BALLView at CeBIT 2011
Visit members of the BALL developer team at Saarland University's booth to learn about BALLView's new features and current trends.
BALLView - Distributed Drug Design
For real-world studies in the life sciences, such as drug design, researchers are often spread out over several locations around the globe. Often, the data to be shared in a meeting is too large to be sent, is of a confidential nature, or the computational resources of the receiver are insufficient. In fact, drug development requires an highly precise visualization of and extensive computations on huge data sets. In computer aided drug design, researchers rely on an accurate and intuitive spatial perception of the molecular geometry and chemical composition. A small molecule is designed to fit -geometrically as well as chemically - into a well-defined region of a target molecule like a key fits into a lock. The development of novel visualization techniques that aid three-dimensional spatial perception on a two-dimensional screen thus plays a central role.
To this end, Bioinformaticians from Saarland University and the University of Tuebingen have developed the open-source molecular viewing and modelling tool BALLView. Due to an ongoing cooperation with the chair for Computer Graphics of Saarland University, BALLView is the only fully featured molecular modelling tool with real time ray tracing capabilities, allowing unprecedented image quality.

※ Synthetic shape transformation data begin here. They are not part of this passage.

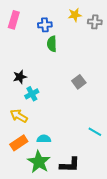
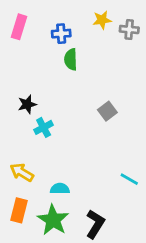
yellow arrow: (19, 116) -> (22, 172), moved
orange rectangle: (19, 143) -> (19, 210), moved, turned -42
black L-shape: (70, 165) -> (95, 224), turned -60

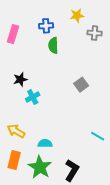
pink rectangle: (19, 27) -> (13, 34), moved
gray cross: (129, 30) -> (95, 33), moved

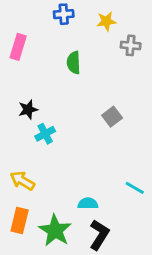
blue cross: (46, 26) -> (64, 14), moved
cyan semicircle: (45, 143) -> (88, 203), moved

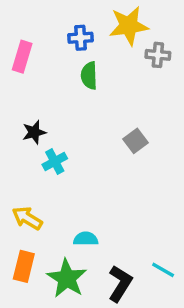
blue cross: (64, 14) -> (81, 38), moved
yellow star: (106, 21) -> (129, 26), size x1.6
cyan line: (135, 188) -> (163, 270), moved
cyan semicircle: (88, 203) -> (86, 239), moved

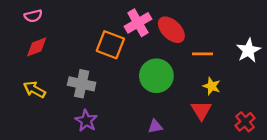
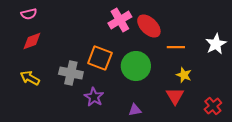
orange square: (110, 45) -> (100, 58), moved
purple star: (86, 121) -> (94, 97), moved

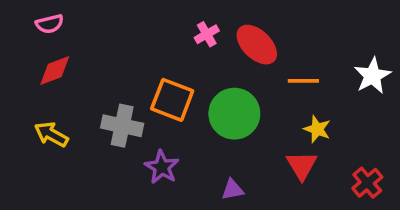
pink cross: (120, 20) -> (207, 34), size x0.6

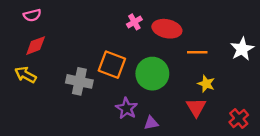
red ellipse: (257, 45) -> (167, 29), turned -32
yellow arrow: (51, 134) -> (26, 75), moved
purple star: (162, 167) -> (127, 108), moved

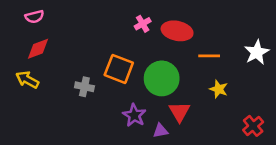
gray cross: (79, 81) -> (84, 87), size x0.7
red triangle: (196, 107) -> (179, 112), moved

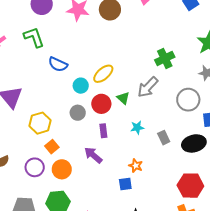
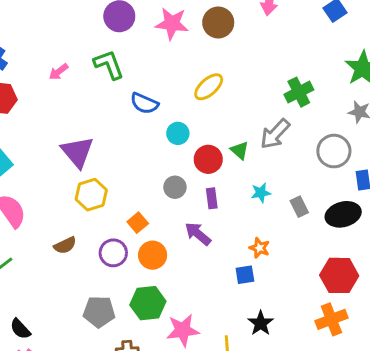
yellow ellipse: (103, 74) -> (209, 87), moved
gray circle: (78, 113) -> (175, 187), moved
yellow hexagon: (40, 123) -> (91, 195), moved

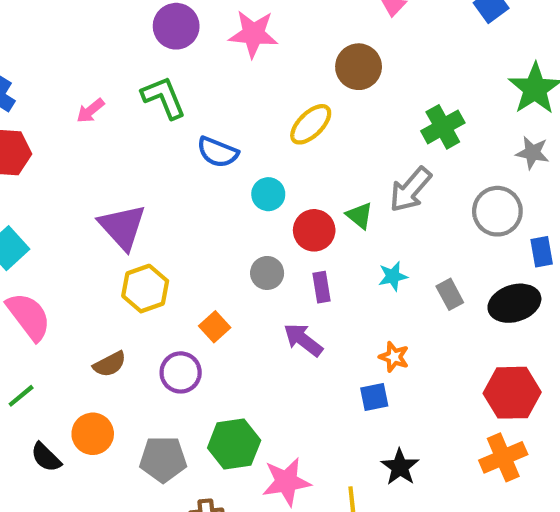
brown circle: (218, 22) -> (359, 67), moved
orange circle: (153, 255) -> (93, 434), moved
black semicircle: (20, 329) -> (46, 457), moved

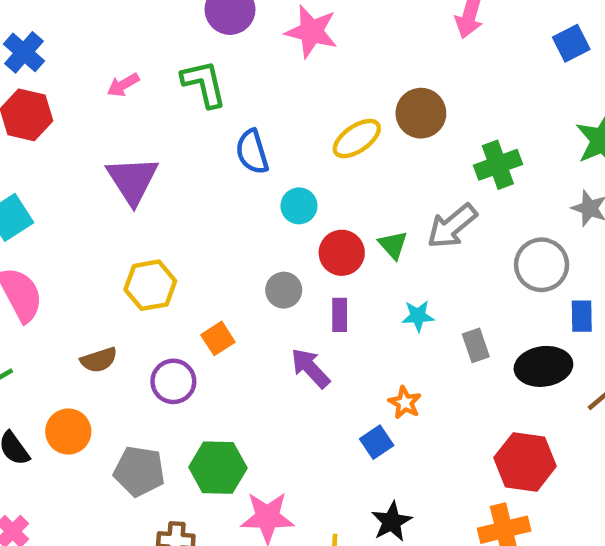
brown circle: (359, 67) -> (421, 113), moved
blue semicircle: (218, 152) -> (252, 152), turned 42
purple triangle: (122, 227) -> (132, 180), moved
blue square: (374, 397) -> (377, 442), turned -32

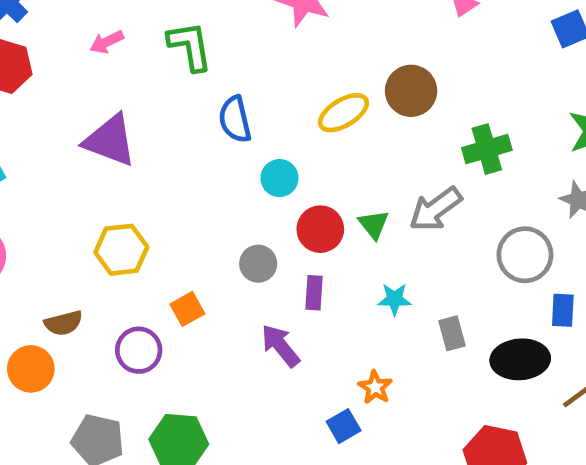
purple triangle: (132, 180) -> (110, 140), turned -40
orange circle: (68, 432) -> (31, 369), moved

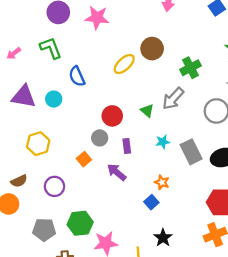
cyan circle: (279, 178) -> (54, 99), moved
red circle: (320, 229) -> (112, 116), moved
orange square: (187, 309) -> (84, 159), moved
gray rectangle: (452, 333) -> (191, 152), size x1.6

In a joint research project of Saarland University, the Intel Visual Computing Institute (Intel VCI) and the German Research Center for Artificial Intelligence (DFKI), BALLView is now complemented with a collaborative modelling component. High quality molecular visualization and defined workflows for common modelling tasks will be provided to cooperation partners via the internet to discuss and work on the same molecular instance. The chair for Computer Graphics of Saarland University has already integrated XML3D in common webbrowsers, which allows to visualize complex three-dimensional graphics using standard tools installed on any desktop pc. Consequently, it was possible for the first time, to share three-dimensional molecular structures from a running BALLView instance with numerous users of a webpage.
At CeBIT 2011, visitors can test the prototype of these collaborative modelling tools in BALLView as well as the interactive 3D pharmaceutical lab.